New analytical procedures

Beyond the optimization in terms of memory and speed, some new procedures have been implemented in ASReml 4.2. Pedigree qualifiers have been extended to allow the removal of unnecessary individuals. Pedigree trimming has been implemented along with the option of absorbing parents without data. This pedigree pre-processing removes unnecessary individuals from a pedigree, speeding up likelihood evaluation while maintaining proper relationships among the core members, saving computation time. Another new procedure is the extension of the bivariate analysis of generalized linear models. Previously in the 4.1 version, ASReml allowed a bivariate analysis of a binomially distributed variate and a normally distributed variate with an identity link. ASReml 4.2 has extended this bivariate analysis and both variates can now be distributed with Normal, Binomial, Poisson, Gamma or Negative Binomial distributions.

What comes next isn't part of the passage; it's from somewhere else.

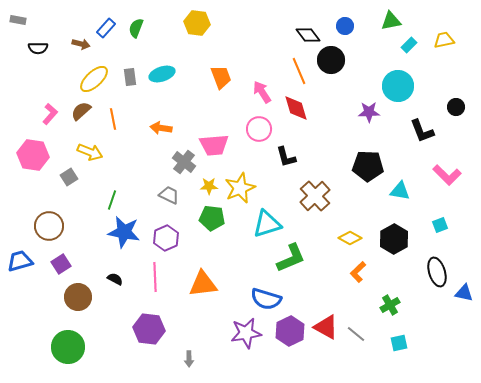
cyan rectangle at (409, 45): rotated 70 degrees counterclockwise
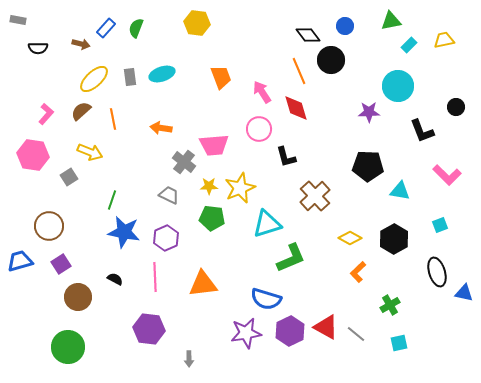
pink L-shape at (50, 114): moved 4 px left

Yes – the best is now better

So, in answer to my question, yes, I believe the best did just get better! You can decide for yourself. For further details of the new features, improvements and updates in this release, users can check the VSNi ASReml Knowledge Base.

About the author

Amanda Avelar de Oliveira is an Agronomist with M.Sc and Ph.D. in Genetics and Plant Breeding from the University of São Paulo (ESALQ/USP). She has experience on quantitative genetics, genomic prediction, field trial analysis and genotyping pipelines. Currently, she works as a consultant at VSN International, UK.

“I believe in the power of knowledge sharing and multidisciplinary efforts to increase genetic gains in plant breeding while ensuring sustainability in agriculture”.